### WORK REQUEST A
Answer these questions from the passage on Yaron Yadan and the Talmud:
(i) According to the passage, what must the Talmud never be confused with?
(ii) How many Ultra-Orthodox Israelis does Hillel say it assists each year?
(iii) Of which school was the returnee yeshiva where Yadan attended classes?
### WORK REQUEST B
Write the next part of the passage on Yaron Yadan and the Talmud, picking up after its last sentence.

### PASSAGE TO READ
There's an elementary, irrefutable and inescapable logic here, and this is the line of reasoning that Nᵊtzâr•imꞋ should apply in responding to challenges from anyone, even the most Ultra-Orthodox rabbi:
It's very easy to expose the imperfections of Ta•lᵊmudꞋ that former Rabbi Yadan cites. One cannot, then, escape the conclusion that Ta•lᵊmudꞋ (and resulting modern halakhic interpretations) contains errors and, therefore, cannot be "the Word of é‑‑ä." It is, rather, legal opinions – often spin – of above-average Jewish lawyers of various Bât•eiꞋ-Din interpreting Scripture. This, in itself, has great value and is often correct – however, it must never be confused with Scripture.
"… Yadan is not the fIrst Ultra-Orthodox dropout to tread the activist path. Key activists in groups such as Hillel, which says it assists hundreds of Ultra-Orthodox Israelis who leave their community annually, have also come from that world…"
Yaron Yadan was raised in a secular home. How was he sucked into Ultra-Orthodoxy in the first place? "In 1978, Yadan dropped out of high school and drifted to Tel Aviv, where the return-to-religion movement was just taking hold, and soon found himself attending classes at a small Ultra-Orthodox returnee yᵊshiv•âhꞋ of the Lithuanian school. "Suddenly my life had meaning and purpose," he recalls. "I liked the rhythm and structure of Ultra-Orthodoxy. I felt God's presence. At least that's what I thought." In retrospect, Yadan says, he thinks that those outreach pioneers understood that "most of us returnees were there because the yᵊshiv•âhꞋ and the community answered our emotional needs."

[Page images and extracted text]
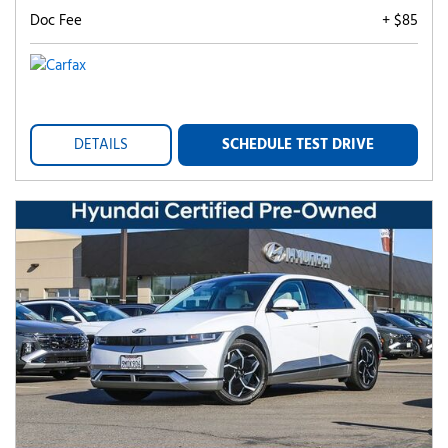
Doc Fee
+ $85
DETAILS
SCHEDULE TEST DRIVE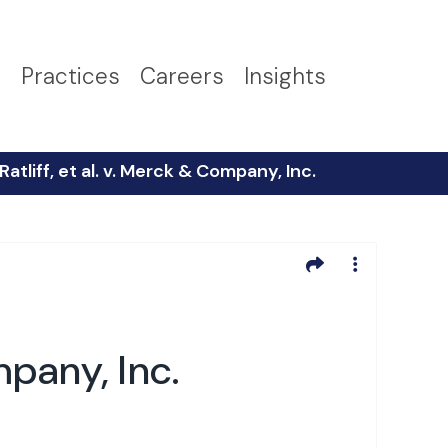
s
Practices
Careers
Insights
atliff, et al. v. Merck & Company, Inc.
mpany, Inc.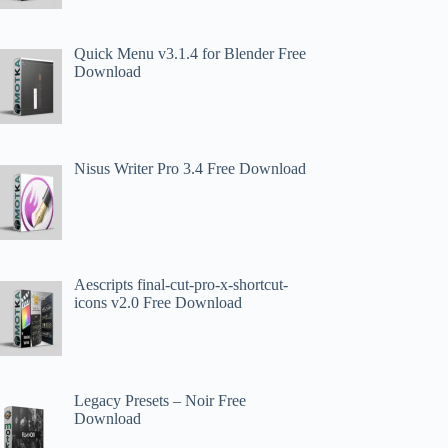
Quick Menu v3.1.4 for Blender Free
Download
Nisus Writer Pro 3.4 Free Download
Aescripts final-cut-pro-x-shortcut-
icons v2.0 Free Download
Legacy Presets – Noir Free
Download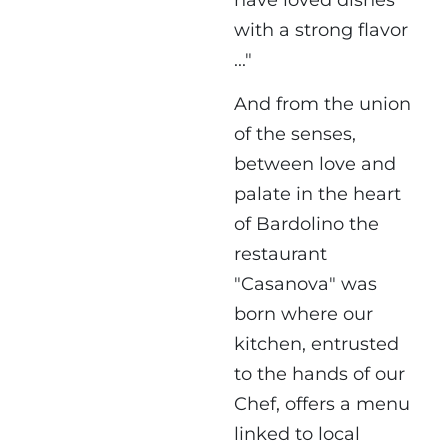
have loved dishes
with a strong flavor
..."
And from the union
of the senses,
between love and
palate in the heart
of Bardolino the
restaurant
"Casanova" was
born where our
kitchen, entrusted
to the hands of our
Chef, offers a menu
linked to local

### EXPECTED ANSWER A
(i) Scripture.
(ii) Hundreds who leave their community annually.
(iii) The Lithuanian school.

### EXPECTED ANSWER B
The factors that drew Yadan into Ultra-Orthodoxy are widely-felt human needs that RibꞋi Yᵊho•shuꞋa taught that Nᵊtzâr•imꞋ must address: "Care for the weak, raise the dead, make the mᵊtzor•âꞋ tâ•horꞋ and throw out the demonic-forces" (The Nᵊtzâr•imꞋ Reconstruction of Hebrew Ma•ti•tᵊyâhꞋu (NHM) 10.8; also 17.14-20; 24.45-47; 25.31-46). Nᵊtzâr•imꞋ understand that all of these things are actually do-able, and indispensable mi•tzᵊw•otꞋ.
What's good about it? "Yadan retains a measured view of his Ultra-Orthodox years, and says he admires the respect the community has for the written word, and misses the warmth of the society. "We were happy in a kind of deep, mystical way," he says. … The pressure to have a large family, he says, "came from the women themselves. It was their way to prove they were righteous."